Grandpa also taught me about beekeeping, whittling, and how to witch water with a forked peach tree switch (I liked that a lot better than its other uses). But those are things for other stories.  This one’s about farming and faith.
Myself, I’ve always grown things – large gardens, small gardens, tomatoes in flower pots – anything I could depending on how much space and soil I could get my hands on or my feet into at any given time.  I’ve always been a lot more haphazard with my plantings and reapings than Grandpa was, not always having time to pay attention to the moon, worrying more about the sun and the rain.  Someday, when I run out of words to write, I’m going to do it his way and my way.  I have enough land now for two gardens and I’d like to do one of each just to see what happens.  I’m bettin’ on Grandpa myself.
I was raised on a farm outside Sand Gap.  We grew 80% of what we ate and a field of tobacco for a cash crop. We plowed with an old mule named Laurie and later with horses.  We planted, weeded, thinned and hoed by hand.  It was hard work and a hard life but I wouldn’t trade it for anything now.  I remember being tired, sore, blistered and dirty.  I also remember what I learned about patience, perseverance, effort and faith, not to mention how good a fresh ear of corn or a vine ripe tomato tastes when you’ve known it since it was a seed.

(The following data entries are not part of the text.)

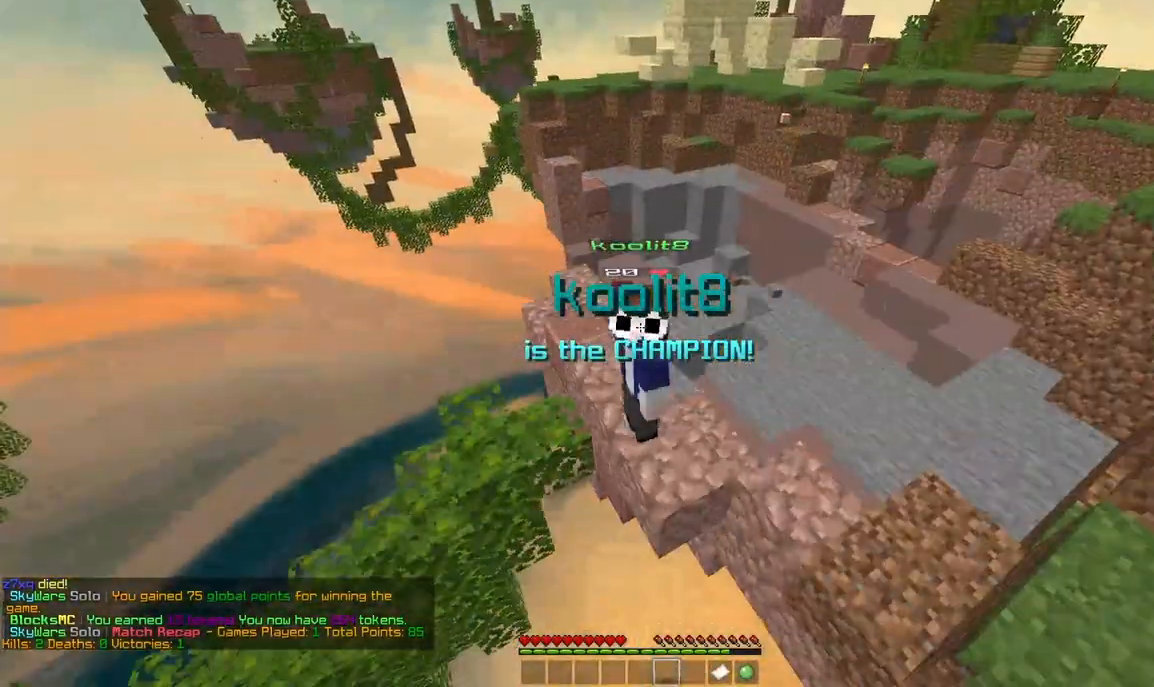
{"keys": [], "mouse": [], "events": []}
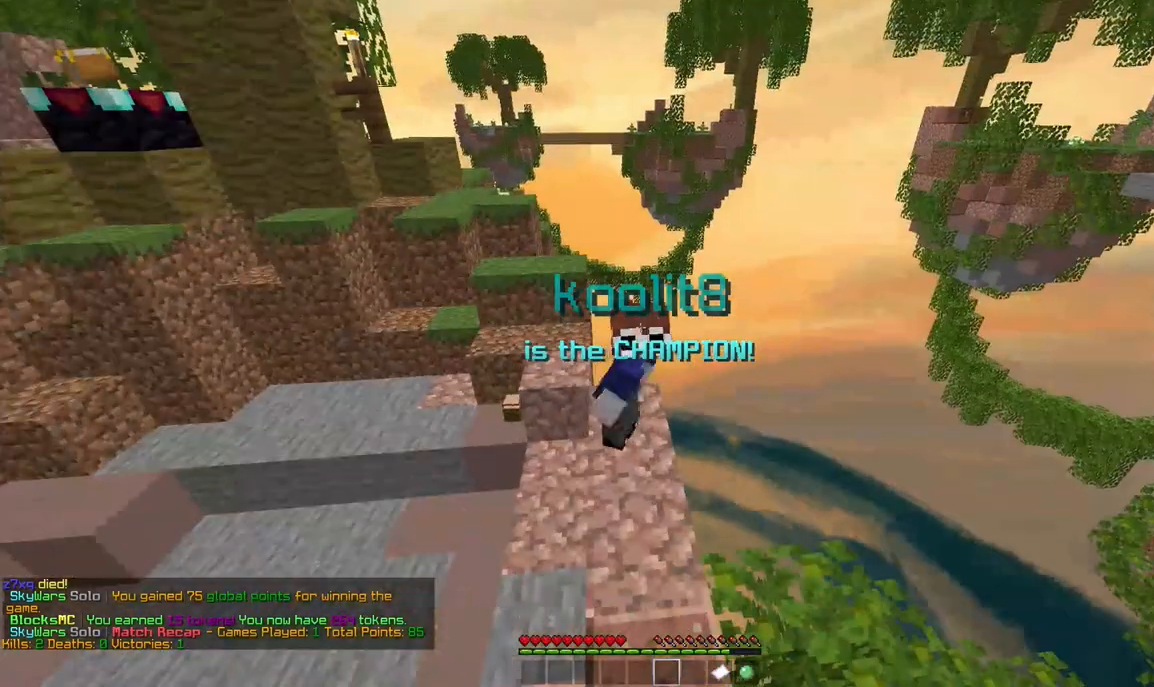
{"keys": [], "mouse": [], "events": [[458, "mouse_right", "down"], [500, "mouse_right", "up"]]}
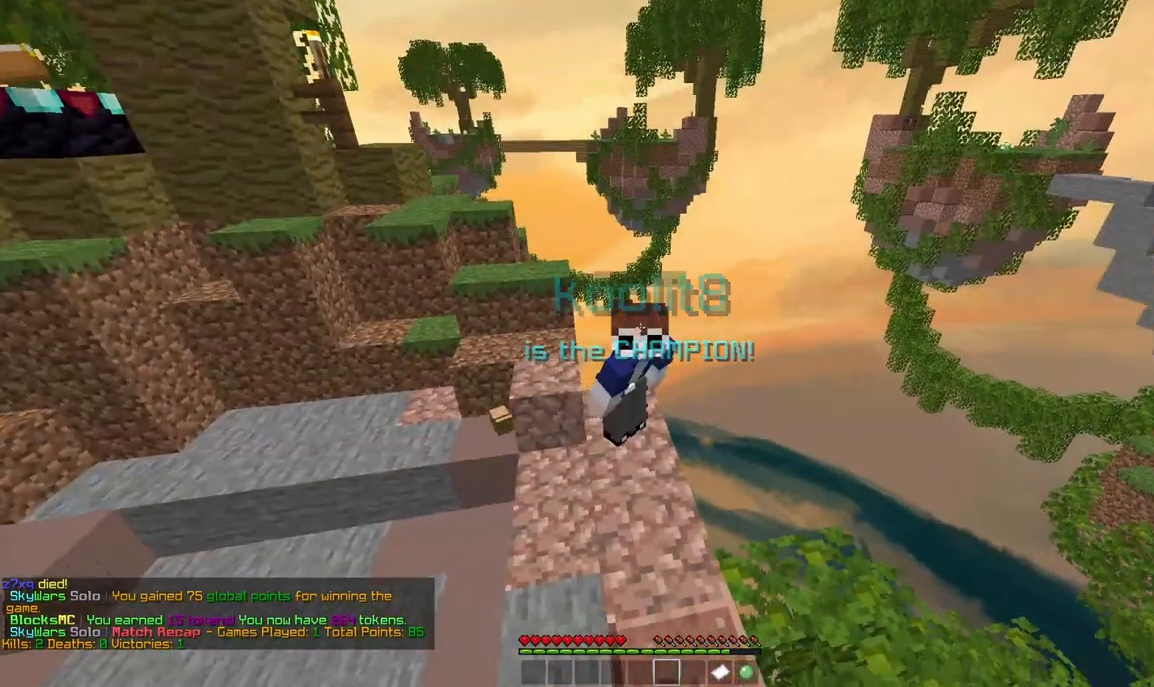
{"keys": [], "mouse": ["right"], "events": [[500, "mouse_right", "down"]]}
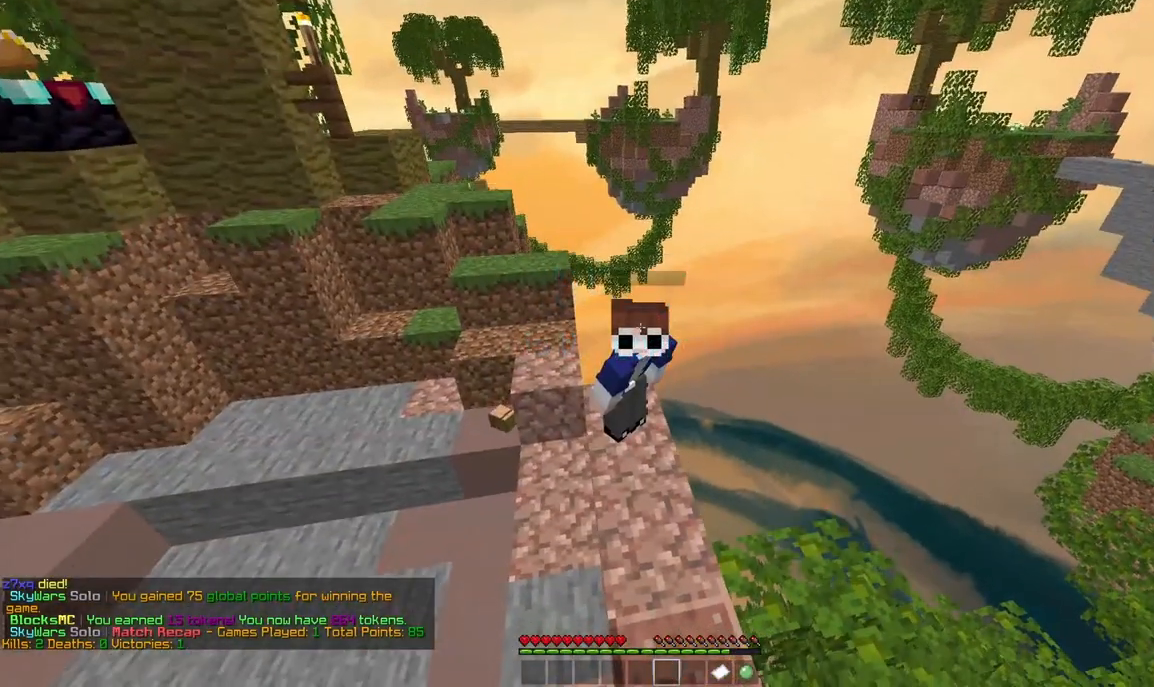
{"keys": [], "mouse": [], "events": [[42, "mouse_right", "up"], [83, "mouse_right", "down"], [125, "mouse_right", "up"]]}
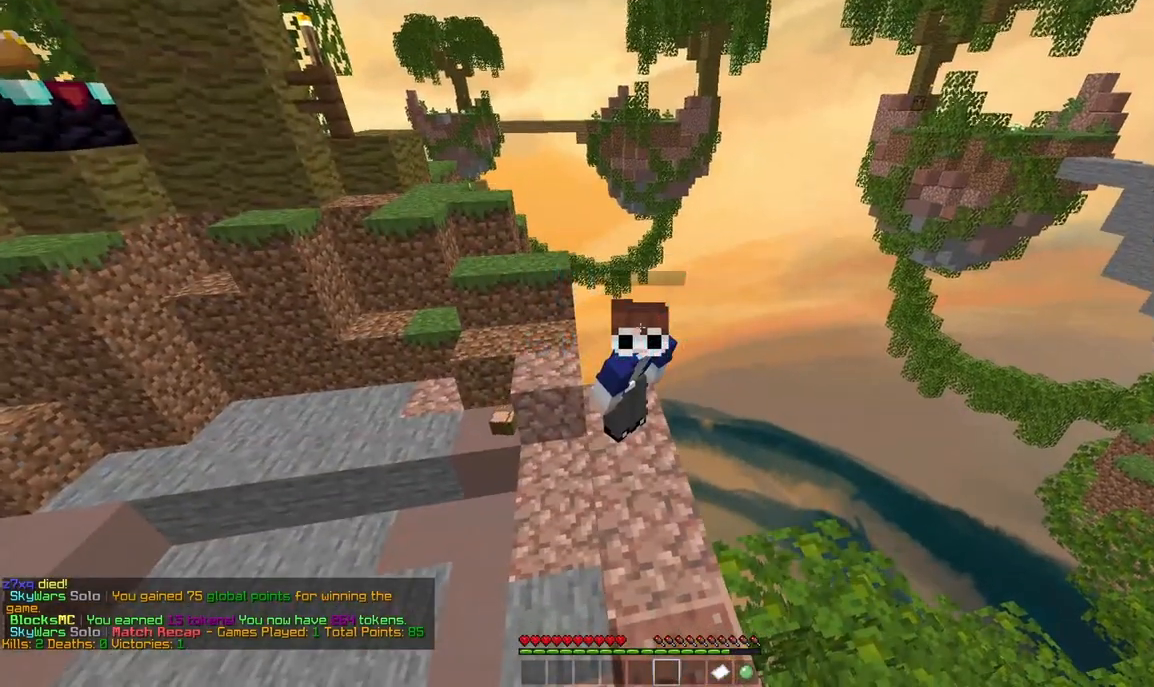
{"keys": [], "mouse": [], "events": []}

In the Bible, in Matthew I believe, Jesus spoke of seeds saying that if one had the faith of a mustard seed they could move mountains.  
In my life, and I suspect in the life of a lot of farmers, faith and seeds have always been connected to one another.  I don’t know about the big farmers – those with fields so vast and machinery so huge and high-tech that their feet rarely touch the earth.  Maybe they don’t farm by faith – just be theory and science and equations.
There are many more acres under cultivation by these “Agribusiness men” these days than there used to be.  Unfortunately the small farm is becoming a thing of the past.  But anybody out there who’s nursing that old tractor through one more season and praying that the rains come when they need them and stop when they don't knows exactly what “farming by faith” means.
More often than not that faith has been rewarded with tangible things that come in bushels and bales and wagon loads – things that represent another year’s bounty and mean the bills will get paid, the children fed and maybe even an education paid for.
Then there are the intangible rewards.  It may be these things, these little miracles, that keep farmers going back to the field year after year, through bountiful harvests and lean ones, as much as the money to be made there.
Many folks spend their whole lives waiting and watching for a miracle.  I don’t know what they’re looking for or where they’re looking.  Miracles are all around us everyday.  It has always been impossible for me to stand in a newly plowed and planted field when that first spring rain hits the earth and not believe in miracles.  That scent that rises up, that scent made of seed and sun and soil and rain, is full of life and hope, of the mystery of turning seasons and the miracle of new beginnings.
Grandpa taught me that too, not in those words of course.  What he taught me was to pay attention.  Grandpa didn’t believe God existed.  He knew that God existed.  But then Grandpa wasn’t looking for a God to solve his problems or to blame for them.  For Grandpa, God was right there making things grow and Grandpa was right there having faith that they would.
And when he planted the seeds fell from his hand like a prayer.